*** Input data

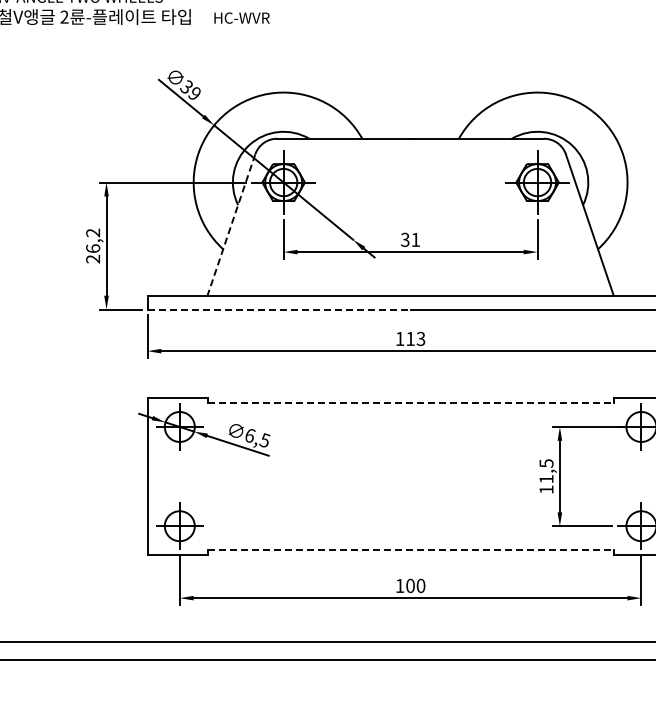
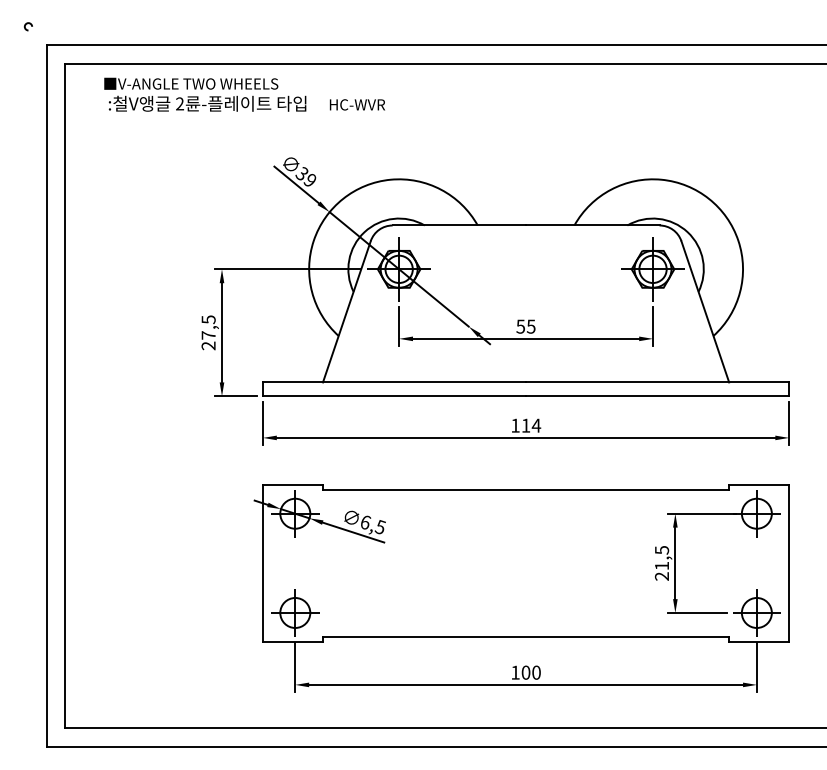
line: (231, 224) -> (346, 311), dashed -> solid
text: (410, 239) -> (525, 326), 31 -> 55
text: (93, 240) -> (208, 327), 26,2 -> 27,5
line: (279, 309) -> (394, 396), dashed -> solid
text: (421, 338) -> (536, 425), 113 -> 114
line: (411, 402) -> (526, 489), dashed -> solid
text: (546, 489) -> (661, 576), 11,5 -> 21,5
line: (411, 550) -> (526, 637), dashed -> solid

******

### What the task requires
Write the records out in full, word for word; leave every picture behind.

### Response to this task
line: (231, 224) -> (346, 311), dashed -> solid
text: (410, 239) -> (525, 326), 31 -> 55
text: (93, 240) -> (208, 327), 26,2 -> 27,5
line: (279, 309) -> (394, 396), dashed -> solid
text: (421, 338) -> (536, 425), 113 -> 114
line: (411, 402) -> (526, 489), dashed -> solid
text: (546, 489) -> (661, 576), 11,5 -> 21,5
line: (411, 550) -> (526, 637), dashed -> solid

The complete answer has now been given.